For its 2018–2019 graduate intake, BT has a total of 18 different graduate programmes that you can apply for. However, whichever programme you choose, the core of the application process remains the same. The stages for BT’s graduate recruitment process are:
- submitting an initial online application
- completing a situational strengths tests
- an online video interview
- attending a final assessment centre.
We spoke to a graduate recruitment advisor at BT (and herself a recent graduate), Carly Walsh, to learn a bit more about this process and to get her first-hand advice on how best you can prepare and what you can expect from BT’s online application and situational strengths tests.
Answering BT’s application form questions
The initial application form for BT is remarkably simple compared to many other employers. ‘It comprises of basic information such as your work experience and your grades. It’s fairly short and straightforward,’ states Carly.
The purpose of this initial application, then, is to see whether applicants meet the requirements for the programme. As such, be sure to read the job description very carefully and think of examples of when you have demonstrated each of the essential and desired skills and qualities.

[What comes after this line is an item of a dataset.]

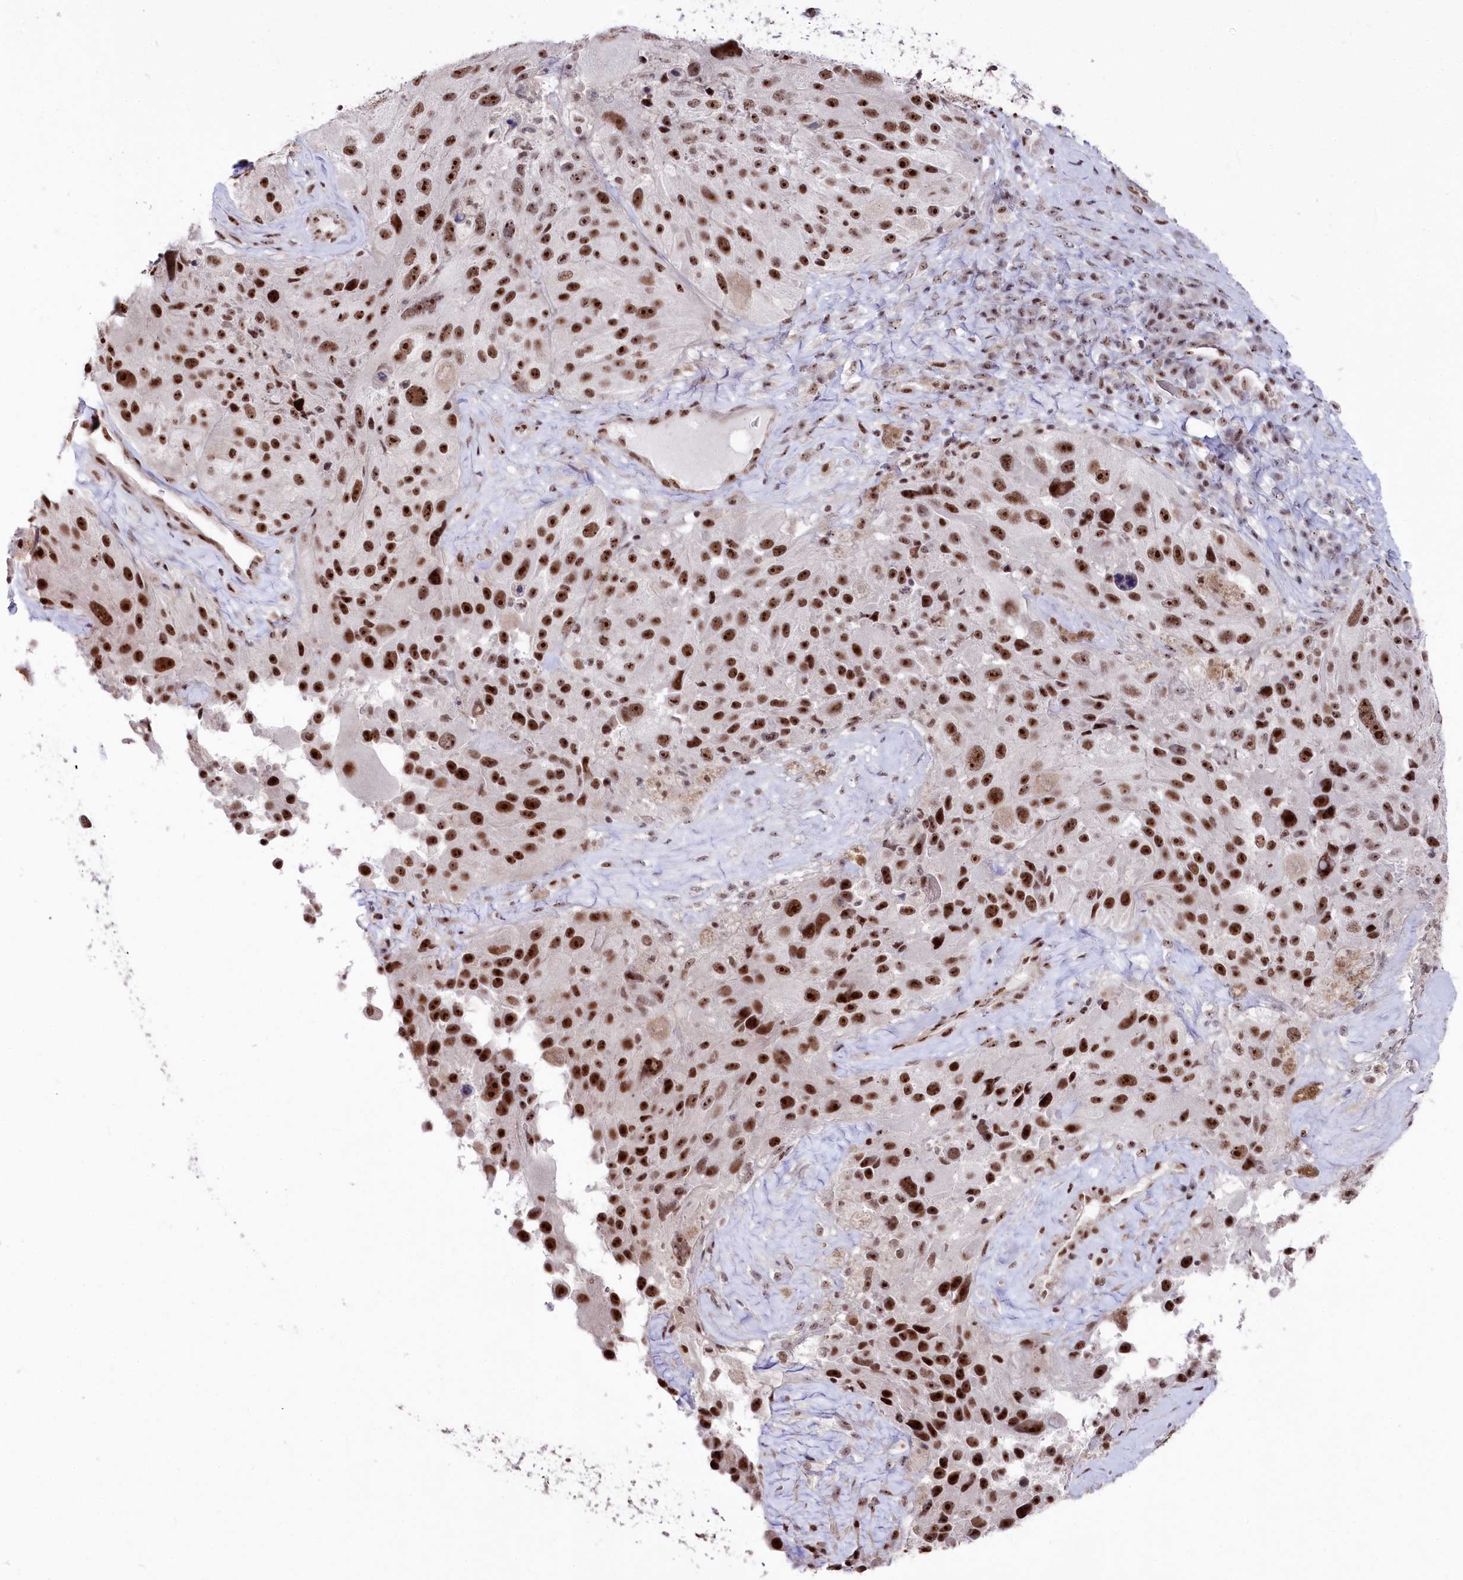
{"staining": {"intensity": "strong", "quantity": ">75%", "location": "nuclear"}, "tissue": "melanoma", "cell_type": "Tumor cells", "image_type": "cancer", "snomed": [{"axis": "morphology", "description": "Malignant melanoma, Metastatic site"}, {"axis": "topography", "description": "Lymph node"}], "caption": "A brown stain labels strong nuclear staining of a protein in malignant melanoma (metastatic site) tumor cells.", "gene": "POLR2H", "patient": {"sex": "male", "age": 62}}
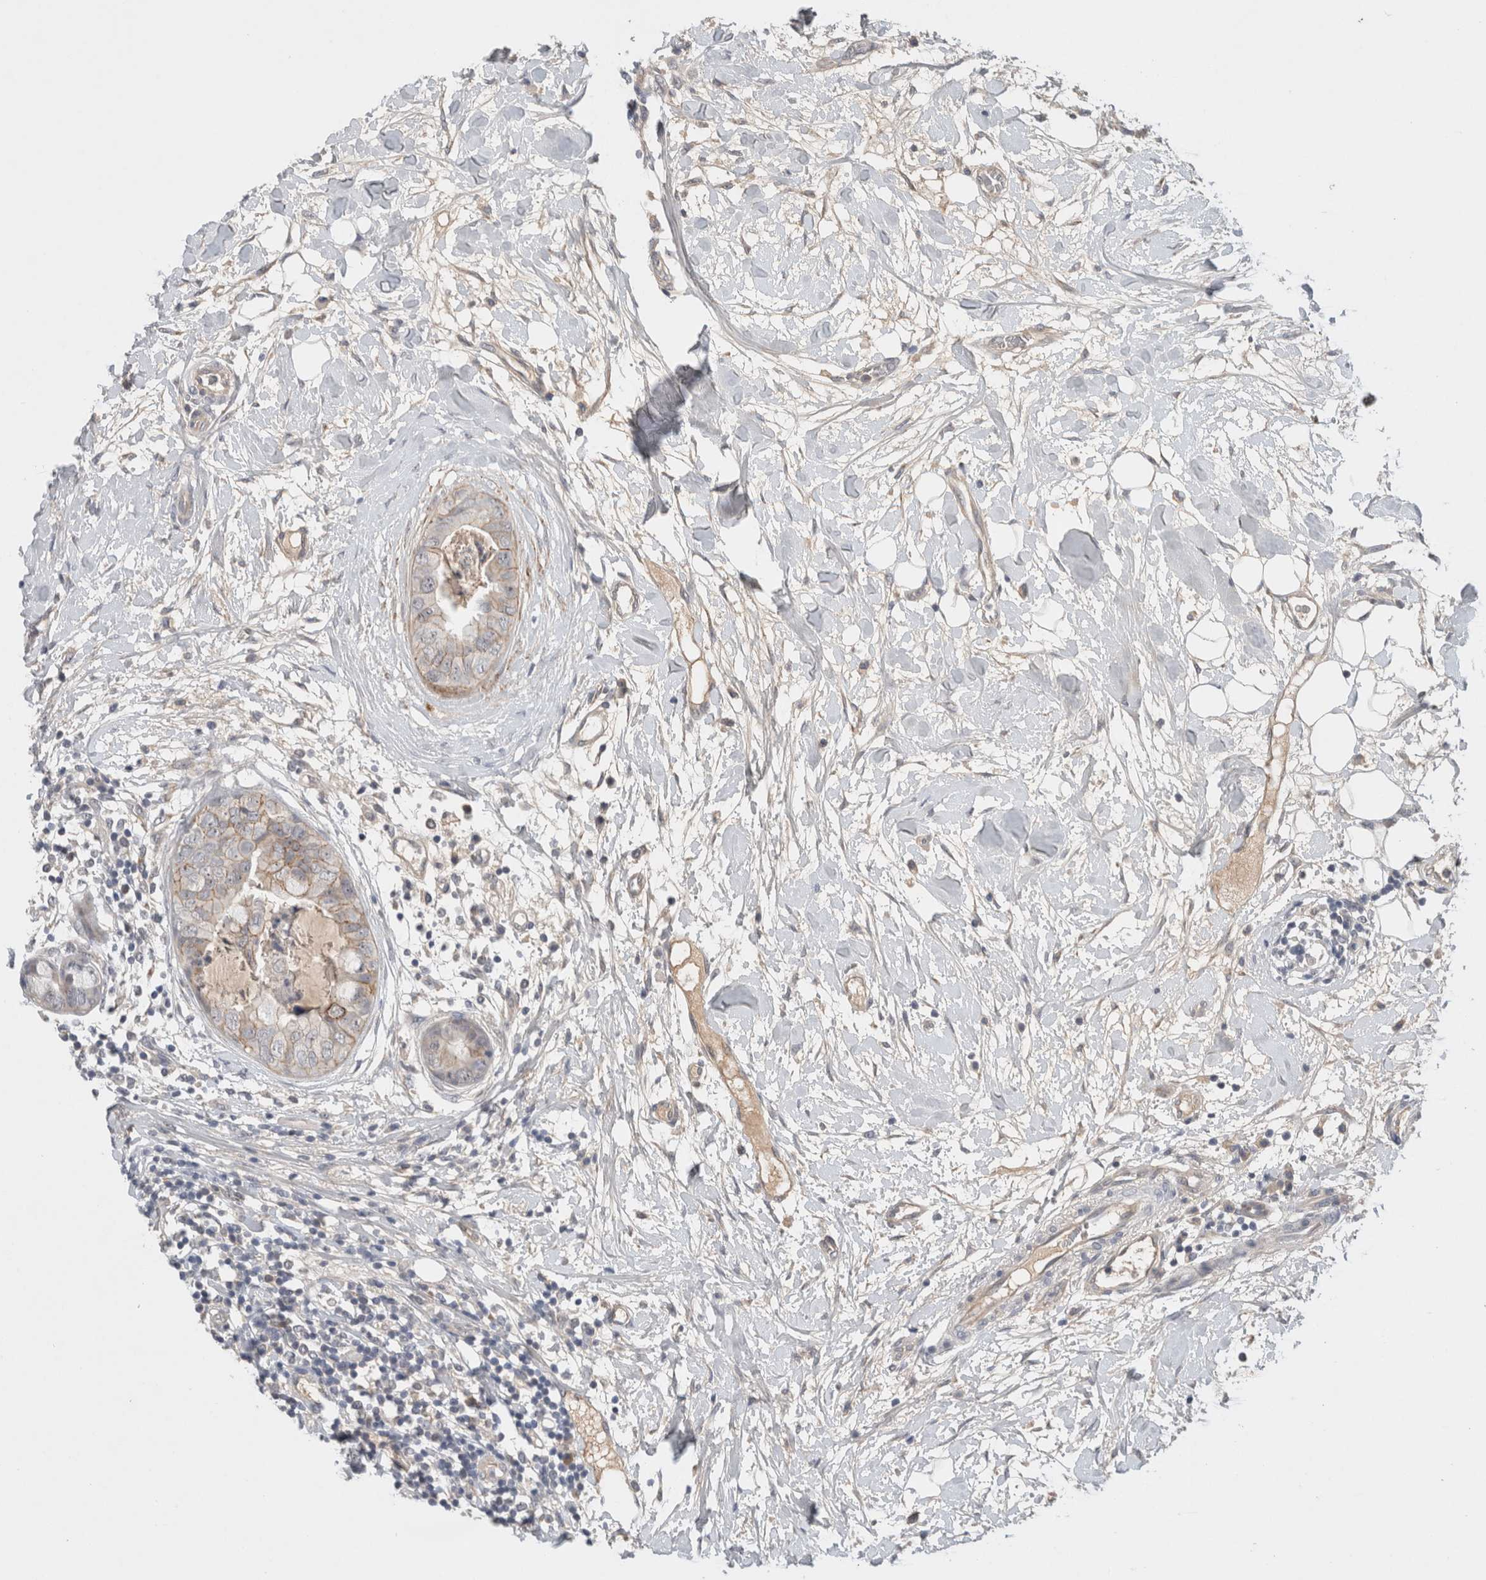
{"staining": {"intensity": "weak", "quantity": "25%-75%", "location": "cytoplasmic/membranous"}, "tissue": "breast cancer", "cell_type": "Tumor cells", "image_type": "cancer", "snomed": [{"axis": "morphology", "description": "Duct carcinoma"}, {"axis": "topography", "description": "Breast"}], "caption": "Protein expression analysis of breast intraductal carcinoma shows weak cytoplasmic/membranous positivity in approximately 25%-75% of tumor cells.", "gene": "HCN3", "patient": {"sex": "female", "age": 40}}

Make sure that all of these examples are reflected in the work experience section of your application. You may also be asked to expand on what you included in your application form at interview.
Do I need to submit a CV?
You’ll have the option to upload a CV, which you can use to automatically fill-in the work experience and education section of the application. Carly explains: ‘We don’t screen any CVs, except in cases where we’re looking for a specific degree type.’ In this case, it may be worth also including information about your modules and exam results, to give more information about your specific degree.
We’d always advise, however, to take up this extra opportunity to show off your skills and experiences in a bit more detail – it could be your way to get ahead of the crowd. You should tailor your CV to BT by highlighting skills and experiences that are asked for in the job listing, as this is how you’ll show that you’re the candidate that BT are looking for.
For example, one of the required skills for BT’s software graduate programme is the ability to ‘innovate and drive improvements’. You could demonstrate this by including an example of time when you showed entrepreneurship and initiative in a part-time job or extracurricular activity – perhaps you found a new source of funding as part of a university society committee, or you streamlined a cumbersome process while working in a shop.
Generally, we advise against including personal statements on CVs. However, as you are not required to submit a covering letter, including a brief statement about your ambitions, your passion for technology and your interest in BT could be beneficial. Remember to keep it short, under 100 words. You can read more advice on the benefits of including personal statements on your CV here.
Make sure your CV is as clearly presented and easy to read as possible. Keep your CV to one or two sides of A4, and make use of headings and bullet points in order to separate out sections and highlight specific bits of information.
What is BT’s situational strengths test?
If your initial application is successful and you meet the requirements for your graduate programme of choice you’ll be invited to complete BT’s situational strengths tests. This test features around twenty questions and you’re free to complete the test in your own time.
Each question poses a specific scenario and you’re asked to answer with how you would respond. Carly explains, ‘there are no right or wrong answers, the questions are to see whether your strengths match with what we’re looking for and what the candidate would need to succeed on the programme.’
These questions are looking at how you would fit into BT as a whole as an organisation, rather than solely the role that you are applying for. Carly specifies, ‘We’re looking to match the BT values, which are: personal, simple and brilliant.’ Think about how you would respond if you working for BT, which response would best convey these values and BT’s methods of working.
- Your best source for information on BT’s values (as well as its strategy, vision and goal) is BT’s corporate website. In advance of the test, consider how these might be applied in the graduate programme and try to convey this in your answers.
While you should keep BT’s values and cultures in mind, Carly is keen to stress that there isn’t a ‘trick’ to answering these questions, ‘we’re looking for your natural reaction, so my advice is to not overthink your response and to answer honestly with how you would naturally react.’ As such, the best way to prepare is to do practice tests, so you’re familiar with the format of the test and know what to expect.